Digital workflow for climate resilient building façade generation
Published in Building Research & Information, 2023
The use of data in performance-based design (PBD) represent one of the big opportunities offered by digital computation for design resilient buildings and façades. Unfortunately, due to methodology and software limitations, the performance evaluation through data analysis is not used as a generative element in the early-stage phase and as result we see the same identical archetypes applied in different climate zones.

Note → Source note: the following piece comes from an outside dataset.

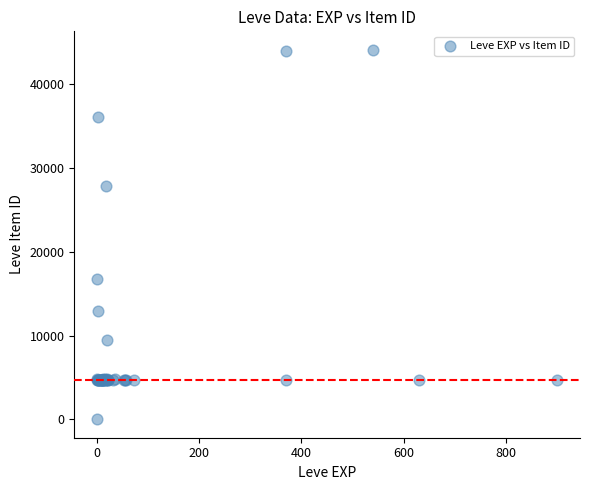

What Y value in the scatter plot is closest to 22050?

16734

The computational approach offers the possibility to link a metadesign (Kolarevic, 2018), with quantitative data derived by simulation and allows to better understand of the relationship between geometry as well as materials and performative criteria defined as benchmark, from urban to skin scale. The metadesign describes the genotype of the project, that is its genetic makeup or rather the DNA. This DNA is represented by the parametric model that describes the geometry. The geometry requires careful consideration not only of its parameters, but the resulting parametric hierarchy, with parameters articulated at different levels, with a clear definition of interdependencies (Kolarevic, 2018). To fully exploit the design space, it is important to introduce the concept of phenotype as the set of morphological and functional characteristics of an organism, as they result from the expression of its genotype and from environmental influences. Through the approach proposed above, it is possible to define a different concept of resiliency and adaptation that considers façade design as part of the whole process and fully exploit the design complexity of the post-digital era enabled by digital computation and fabrication.